The Iraqi government, meanwhile, said Sunday that it had no evidence to _link_ Iranian support for militiamen leading attacks in Sadr City and called for better relations with Tehran.
On US accusations that weapons captured from Shiite fighters bore 2008 markings suggesting Iranian involvement, government spokesman Ali al-Dabbagh said: “We don’t have that kind of evidence..
“If there is hard evidence we will defend the country.”
The US military says it supports Iraqi moves to improve relations with its former enemy, although Washington has accused Iranian-backed groups of fuelling unrest.
It charges that these groups arm, fund and train Iraqi Shiite extremists to fight US forces. Tehran denies the charges.
Journalist
Gunmen shot dead an Iraqi reporter on Sunday after hauling her out of a taxi in Mosul, a notoriously violent city in northern Iraq where journalists are often targeted and live in fear of their lives.
Police said Serwa Abdul-Wahab, in her mid-30s, was on her way to work when gunmen forced her out of a taxi in east Mosul, 390 km (240 miles) north of Baghdad, and shot her in the head.
A colleague who declined to be named for fear of being attacked said she had received a text message on her phone three weeks earlier warning her to stop reporting or she’d be killed.
Yassir al-Hamadani, a friend of Abdul-Wahab’s and the head of the Mosul branch of the Iraqi Association for Journalists’ Rights, confirmed the police version of events.
“Abdul-Wahab worked with us and was an active defender of Iraqi journalists’ rights. We’re very sad to lose her,” he said.
Police were not immediately able to say why anyone would want to target her. Fellow journalists said she was a contributor to www.muraslon.org, an Iraqi news website.
She also worked as a secretary for the electoral council, charged with preparing for Oct 1 provincial elections.
Iraq, which witnessed significant growth in the media after the 2003 US-led invasion, is the most dangerous place in the world for journalists to work, according to New York-_base_d journalism watchdog the Committee to Protect Journalists (CPJ).


Iraqi journalists have been targeted because of their work or caught up in the cross-fire of Iraq’s many-sided conflict.
The CPJ estimates that 127 journalists, both Iraqi and foreign, have been killed since 2003, not including Abdul-Wahab.
Gunmen killed the head of Iraq’s biggest journalist organisation, Shihab al-Tamimi, 74, in Baghdad in February.

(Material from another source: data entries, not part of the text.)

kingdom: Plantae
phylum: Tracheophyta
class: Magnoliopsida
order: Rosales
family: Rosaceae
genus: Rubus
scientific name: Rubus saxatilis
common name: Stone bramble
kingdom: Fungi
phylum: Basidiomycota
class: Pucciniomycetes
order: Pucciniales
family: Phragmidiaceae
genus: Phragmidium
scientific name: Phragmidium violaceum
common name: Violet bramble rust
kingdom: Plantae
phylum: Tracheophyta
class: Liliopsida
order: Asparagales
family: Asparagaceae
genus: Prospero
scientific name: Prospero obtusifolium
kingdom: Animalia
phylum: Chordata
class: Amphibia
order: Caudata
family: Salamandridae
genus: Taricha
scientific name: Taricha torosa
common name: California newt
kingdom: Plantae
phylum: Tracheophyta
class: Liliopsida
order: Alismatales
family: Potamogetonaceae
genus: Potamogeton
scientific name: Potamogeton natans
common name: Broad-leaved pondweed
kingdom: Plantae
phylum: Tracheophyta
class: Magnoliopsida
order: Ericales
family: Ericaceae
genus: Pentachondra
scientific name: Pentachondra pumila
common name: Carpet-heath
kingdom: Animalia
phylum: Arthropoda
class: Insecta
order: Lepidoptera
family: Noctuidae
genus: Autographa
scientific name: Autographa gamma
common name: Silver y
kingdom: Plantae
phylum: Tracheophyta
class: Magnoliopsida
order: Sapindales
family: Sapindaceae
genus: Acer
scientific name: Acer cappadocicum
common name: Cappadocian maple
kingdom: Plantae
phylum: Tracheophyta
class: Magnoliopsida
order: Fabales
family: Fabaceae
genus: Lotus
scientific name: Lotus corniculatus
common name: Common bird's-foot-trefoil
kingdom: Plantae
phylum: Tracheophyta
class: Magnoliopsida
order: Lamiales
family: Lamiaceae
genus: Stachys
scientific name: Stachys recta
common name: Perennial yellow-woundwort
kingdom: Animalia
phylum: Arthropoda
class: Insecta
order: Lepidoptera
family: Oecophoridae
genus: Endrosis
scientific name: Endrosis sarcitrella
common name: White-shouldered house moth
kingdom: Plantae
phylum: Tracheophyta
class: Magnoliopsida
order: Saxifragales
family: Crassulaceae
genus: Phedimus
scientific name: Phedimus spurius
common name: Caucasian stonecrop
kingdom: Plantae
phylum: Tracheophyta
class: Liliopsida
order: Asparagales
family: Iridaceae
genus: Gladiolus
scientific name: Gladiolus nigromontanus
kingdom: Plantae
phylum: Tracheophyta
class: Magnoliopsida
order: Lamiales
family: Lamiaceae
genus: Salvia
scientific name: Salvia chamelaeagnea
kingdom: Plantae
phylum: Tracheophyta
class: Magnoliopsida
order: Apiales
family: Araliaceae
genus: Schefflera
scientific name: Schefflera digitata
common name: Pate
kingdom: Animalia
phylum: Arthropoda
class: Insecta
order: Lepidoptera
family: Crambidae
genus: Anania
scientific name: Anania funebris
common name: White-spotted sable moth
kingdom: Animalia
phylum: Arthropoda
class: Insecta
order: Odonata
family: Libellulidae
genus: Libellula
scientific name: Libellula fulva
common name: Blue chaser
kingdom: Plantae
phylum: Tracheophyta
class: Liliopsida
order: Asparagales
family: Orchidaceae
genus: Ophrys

In all, three journalists have been killed this year, the CPJ said. A count by Reuters, however, puts the toll at five.
The CPJ said in a report last week that Iraq had the world’s worst record of solving murders of journalists, with 79 unsolved.
Journalists in Mosul keep a low profile, fearful of attracting the attention of al-Qaeda, which has threatened many media workers there with death. The US military says Mosul is the last urban stronghold of the Sunni Islamist group.